TASK INPUTS: Begin
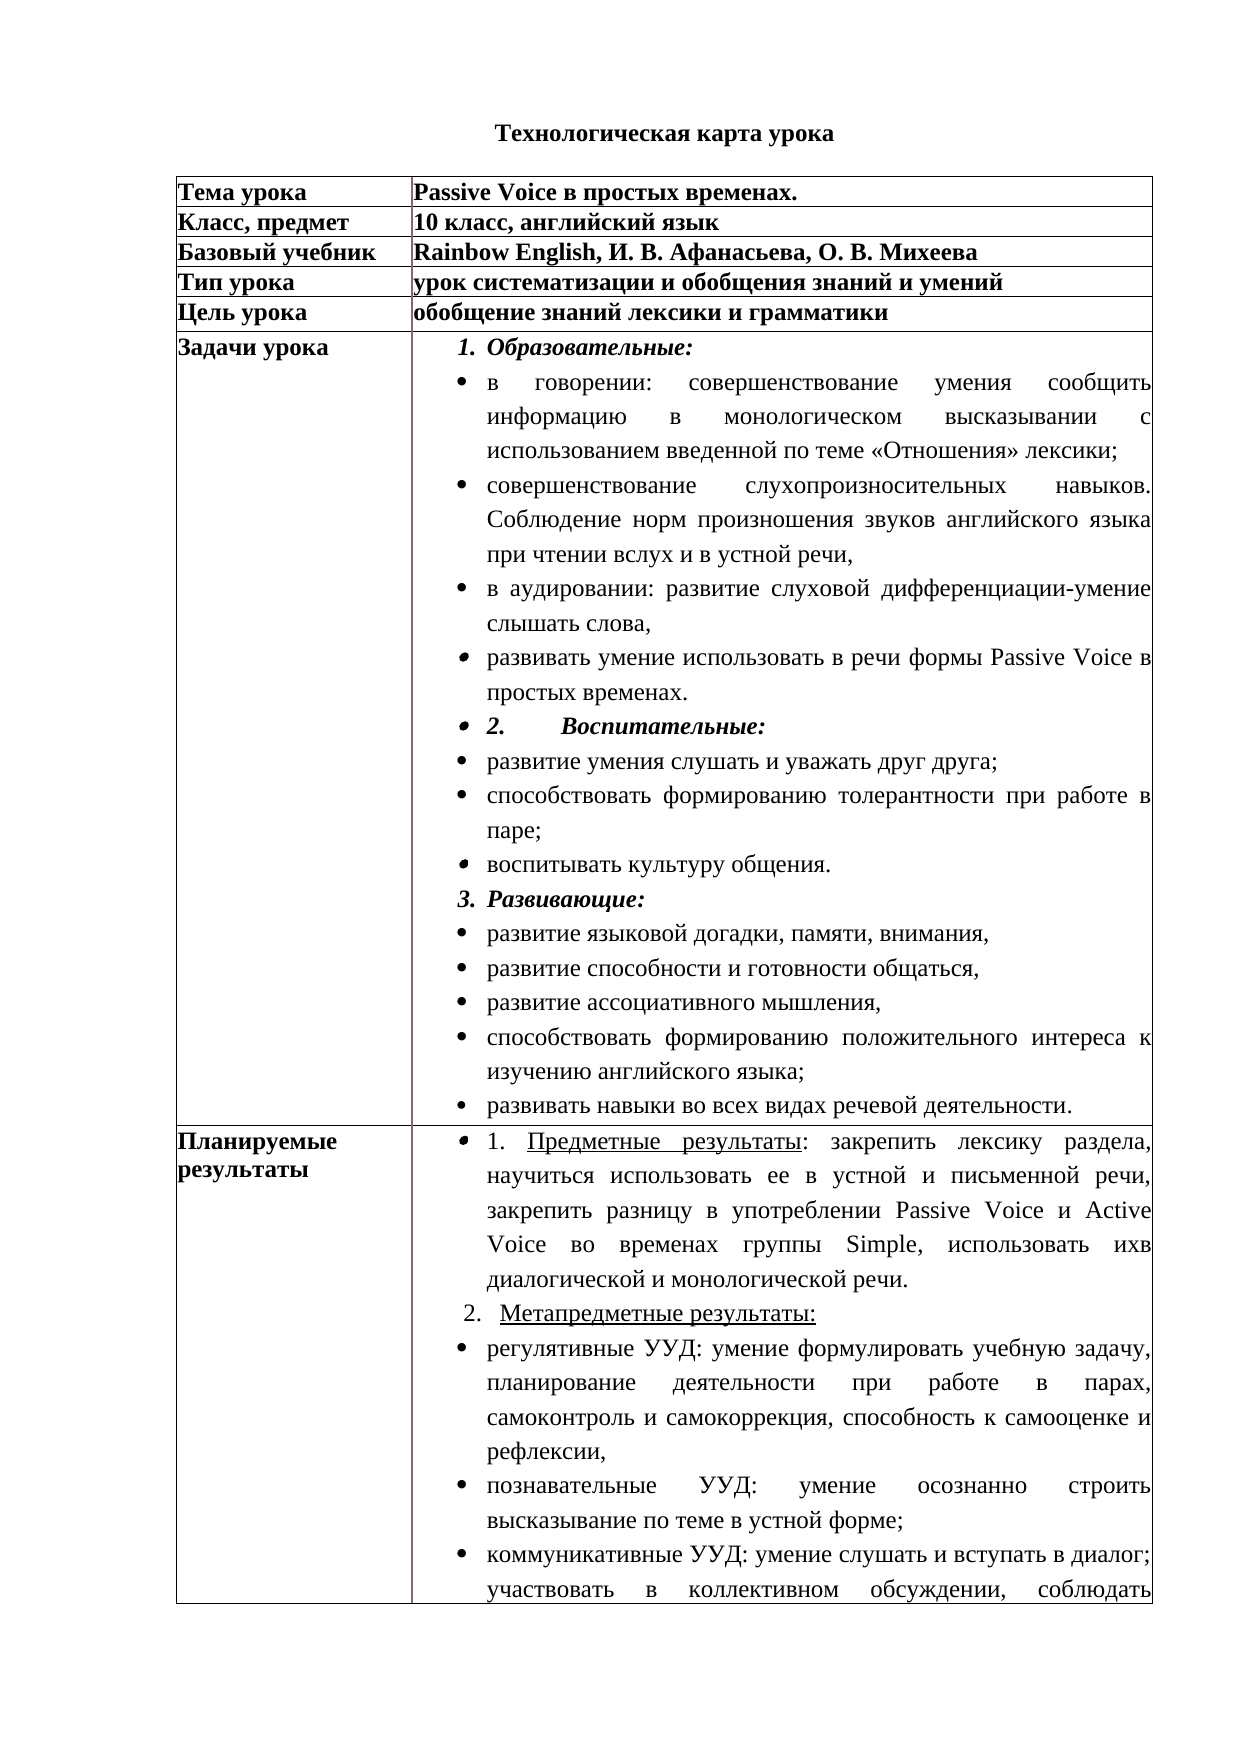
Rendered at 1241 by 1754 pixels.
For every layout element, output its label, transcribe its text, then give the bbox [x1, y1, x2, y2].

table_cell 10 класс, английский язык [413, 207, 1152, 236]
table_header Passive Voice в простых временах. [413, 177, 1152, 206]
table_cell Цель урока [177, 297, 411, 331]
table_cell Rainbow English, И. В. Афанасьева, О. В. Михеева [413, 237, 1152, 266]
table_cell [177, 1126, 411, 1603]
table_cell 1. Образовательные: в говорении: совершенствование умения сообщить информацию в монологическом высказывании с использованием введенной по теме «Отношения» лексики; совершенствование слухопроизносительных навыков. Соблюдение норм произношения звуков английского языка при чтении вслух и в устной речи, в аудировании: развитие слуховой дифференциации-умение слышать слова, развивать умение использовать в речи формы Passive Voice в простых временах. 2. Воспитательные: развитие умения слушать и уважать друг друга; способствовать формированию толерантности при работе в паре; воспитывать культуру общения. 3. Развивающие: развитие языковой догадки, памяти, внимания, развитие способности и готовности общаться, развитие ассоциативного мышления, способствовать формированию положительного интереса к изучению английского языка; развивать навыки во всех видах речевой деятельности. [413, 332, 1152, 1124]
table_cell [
TASK INPUTS: End
— EXERCISE PROMPT —
All of the data above needs to be given again exactly. Leave out each image.

— ANSWER FOR THE TASK —
Rendered at 1241 by 1754 pixels.
For every layout element, output its label, transcribe its text, then give the bbox [x1, y1, x2, y2].

table_cell 10 класс, английский язык [413, 207, 1152, 236]
table_header Passive Voice в простых временах. [413, 177, 1152, 206]
table_cell Цель урока [177, 297, 411, 331]
table_cell Rainbow English, И. В. Афанасьева, О. В. Михеева [413, 237, 1152, 266]
table_cell [177, 1126, 411, 1603]
table_cell 1. Образовательные: в говорении: совершенствование умения сообщить информацию в монологическом высказывании с использованием введенной по теме «Отношения» лексики; совершенствование слухопроизносительных навыков. Соблюдение норм произношения звуков английского языка при чтении вслух и в устной речи, в аудировании: развитие слуховой дифференциации-умение слышать слова, развивать умение использовать в речи формы Passive Voice в простых временах. 2. Воспитательные: развитие умения слушать и уважать друг друга; способствовать формированию толерантности при работе в паре; воспитывать культуру общения. 3. Развивающие: развитие языковой догадки, памяти, внимания, развитие способности и готовности общаться, развитие ассоциативного мышления, способствовать формированию положительного интереса к изучению английского языка; развивать навыки во всех видах речевой деятельности. [413, 332, 1152, 1124]
table_cell [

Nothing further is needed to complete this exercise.